A l’issue de ces événements, Gérard Arnault, alors ambassadeur de France en Israël, demandera officiellement à l’Etat hébreu de cesser son assistance militaire à la Présidence Ivoirienne et l’incitera à clarifié sa position. Diplomatiquement, le Général Amos Ayron, Directeur Général de la Défense israélienne annoncera la cessation des livraisons d’armes au profit du gouvernement ivoirien. L’ambassadeur d’Israël Daniel Kedem sera remplacé…Pour mieux revenir en 2006. Il n’y aura plus de collusion officielle entre Israël et le gouvernement Gbagbo mais les relations commerciales entre les diplomates et la famille présidentielle ne cesseront pas pour autant.

Alors comment expliquer qu’un pays comme Israël, rompu au meilleur usage des techniques propres aux services secrets et à la gestion de crise, se retrouve, en 2011 à solliciter un pays tiers afin d’assurer la sécurité de quatre de ses diplomates alors que quelques heures auparavant, ce même Etat, dans une situation similaire a été en mesure d’extraire en toute sécurité et en toute discrétion 46 membres de ses services secrets ?

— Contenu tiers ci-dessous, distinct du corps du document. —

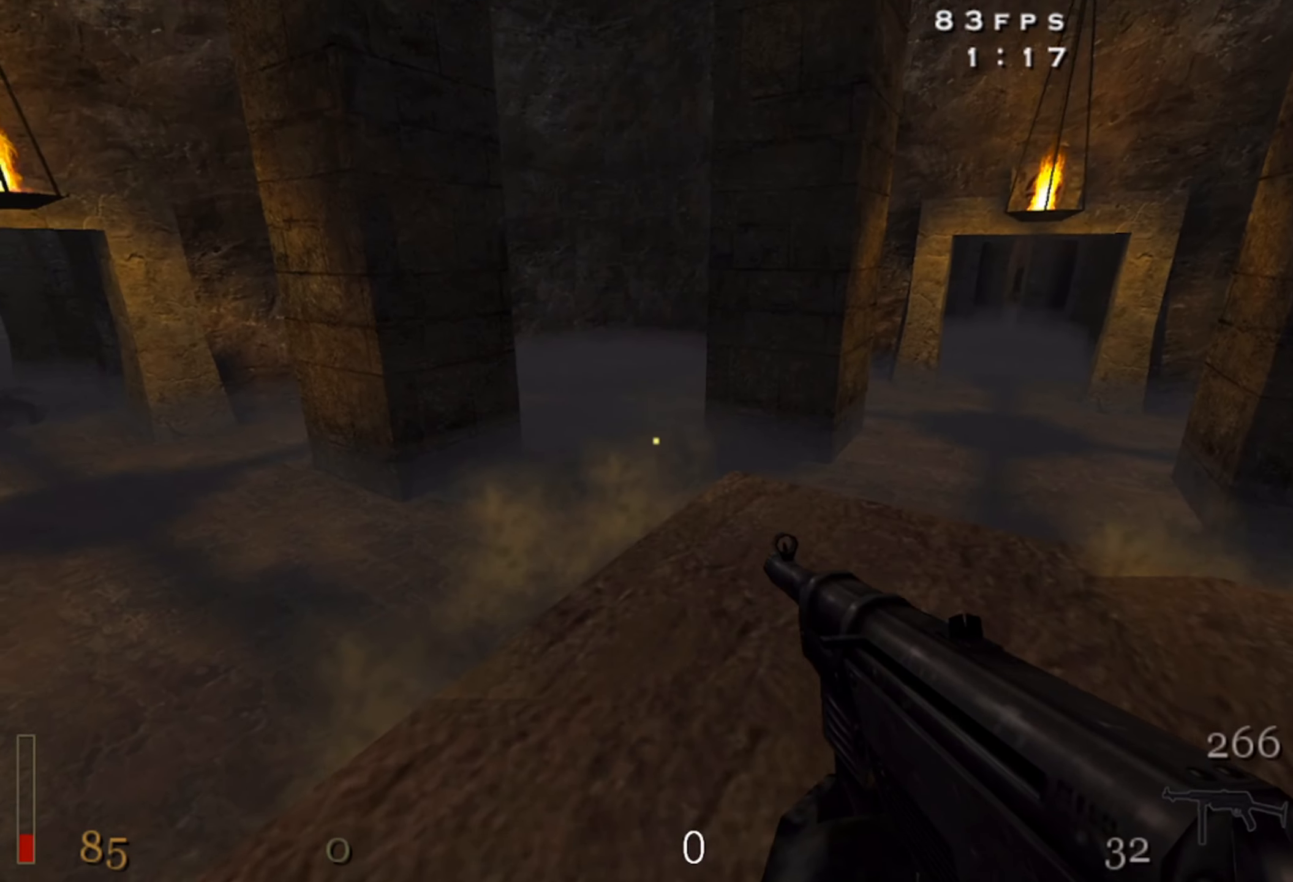
{"keys": [], "mouse": ["right"], "events": []}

Pourquoi l’Etat hébreu a-t-il précipité le remplacement de son ambassadeur en Côte d’Ivoire alors que le pays est en proie à de graves troubles ? Daniel Saad évacué le 7 avril 2011 avait été affecté de « manière temporaire » depuis trois semaines. La réponse se trouve peut être dans les relations qu’Israël avait bien voulu tisser avec le Gouvernement Gbagbo. La date du 7 avril 2011 pourrait alors symboliser l’arrêt du soutien israélien à Monsieur Gbagbo et la sollicitation du concours de la Forces Licorne apparait comme un geste d’amende honorable envers l’Etat Français.
Dans la guerre d’influence à laquelle se livrent les puissances occidentales dans les pays d’Afrique, la France se retrouve à tenir un rôle dont elle voudrait se défendre. Le poids de l’histoire plus que celui des velléités diplomatiques l’incite à toujours plus d’engagement. Et les meilleurs détracteurs de la politique France-Afrique en finissent par devenir les premiers promoteurs, sinon pourquoi Monsieur Gbagbo aurait-il décidé de confier sa défense, en vue de son prochain procès, à des avocats…français.